Título: Copom ignora mudança de cenário e mantém juro
Autor:
Fonte: Valor Econômico, 12/12/2008, Opinião, p. A12
O Comitê de Política Monetária manteve a taxa básica de juros em 13,75%, numa demonstração de vigoroso otimismo em relação ao futuro. O Banco Central ainda acredita que a inflação, provocada por demanda exuberante, é ameaça séria a curto prazo. A decisão veio na véspera de o governo, com expectativas diametralmente opostas, anunciar medidas com o objetivo de incentivar a demanda, que em vários setores dá sinais de exaustão.
Os perigos listados na ata de outubro do Copom aparentemente continuam habitando corações e mentes dos membros do comitê, que decidiu unanimemente pela manutenção dos juros. A ata aponta alta da inflação em outubro, com o agravante de ser acompanhada de forte desvalorização do real. Só que todos os índices de preços caíram depois, ainda que a pressão sobre o real não tenha se arrefecido. O BC temia, pela ata, repasses mais intensos do câmbio aos preços. A julgar pela última reunião, o temor ainda existe e ele pressupõe uma demanda ainda robusta a sancionar aumentos. O BC parece estar fazendo justamente o que sempre imputou a seus críticos : olha pelo retrovisor para avaliar o futuro.

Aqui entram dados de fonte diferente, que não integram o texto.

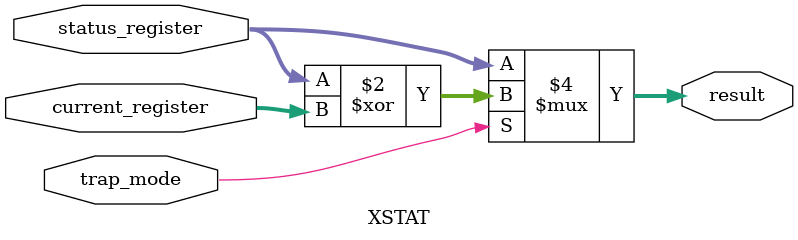
<source format=v>
module XSTAT(
    input wire [19:0] status_register, // Status register input
    input wire trap_mode, // trap mode flag
    input wire [19:0] current_register, // Current register input (to be combined with status register)
    output reg [19:0] result 
);


always @(*) begin
    if (trap_mode) begin
        result = status_register ^ current_register; // if trap mode is set, XOR operation
    end else begin
        result = status_register; // else, leave result the same
    end
end

endmodule

</source>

Empresas estão antecipando férias coletivas para se livrar de estoques e garantir liquidez. O festival de liquidações no varejo às vésperas de sua maior temporada de vendas, o Natal, não só é inusual como revelador da mudança súbita do ambiente de negócios. A derrocada das commodities, em magnitude mais ou menos semelhante à desvalorização cambial, jogou por terra outro fator relevante de elevação de preços.
Um fantasma que assombrou o Copom, a produção insuficiente para atender à demanda, cedeu na vida real espaço à percepção de repentino excesso de capacidade, visível nas interrupções de produção de vários setores e nos cadentes índices de confiança dos empresários.
Na ata de outubro, o Copom apontava o "forte dinamismo na geração de vagas do setor formal", aquecimento do mercado de trabalho e significativo aumento do rendimento médio real. Os números do IBGE mostraram início da redução das folhas de pagamento e das contratações em outubro. As demissões, que começaram em setores como o metalúrgico, de autopeças e construção, eliminarão renda e emprego, fatores potenciais de sustentação da inflação. E a demanda por crédito tende a desacelerar diante do risco de desemprego.
Na ata, o item 21 é vital à compreensão dos destinos da política monetária. A ata acertou ao prever que, com a crise, "a contribuição do crédito para sustentação da demanda doméstica pode arrefecer de forma mais intensa do que o que seria determinado exclusivamente pelos efeitos da política monetária". Com o efeito negativo sobre a confiança dos consumidores, "o dinamismo da atividade passaria a depender crescentemente da expansão da massa salarial real" e dos gastos públicos. A conclusão agora deveria ser a de que esse fator de dinamismo perde força rapidamente. Em outubro, o Copom dizia que as perspectivas ficaram "mais incertas", mas para os trabalhadores a incerteza é com relação a seu emprego e renda e os empresários, com suas vendas e produção. Na verdade, grande incerteza paira sobre os diagnósticos do próprio Copom. O receio quanto à inflação brasileira tornou-se tão peculiar quanto a jabuticaba. A demanda desabou quase que sincronizadamente na China, Rússia, Índia e demais emergentes, para não falar no mundo rico, mas para o Brasil manter juros tão altos, só mesmo se por aqui ela tem um misterioso vigor e, enquanto os preços desabam em uma onda global - até na China, que cresce a 9% -, no Brasil eles projetam-se para cima.
Neste contexto, a política monetária tende a ser exótica, com juros muito altos em fases de grande prosperidade e muito altos também diante de uma crise global de proporções gigantescas. Os principais BCs do mundo cortaram juros agressivamente e já temem o perigo deflacionário. O Copom ainda teme um surto inflacionário - alguns centésimos acima de 4,5%. O comunicado ao fim do encontro do Copom menciona que discutiu-se a possibilidade de reduzir a taxa de juros "já nesta reunião" e que a decisão foi de "ainda" mantê-la. Analistas acham que nessa linguagem esotérica o BC quis dizer que irá cortar os juros na próxima reunião - se até lá estiver convencido de que os ventos podem estar mudando também por aqui.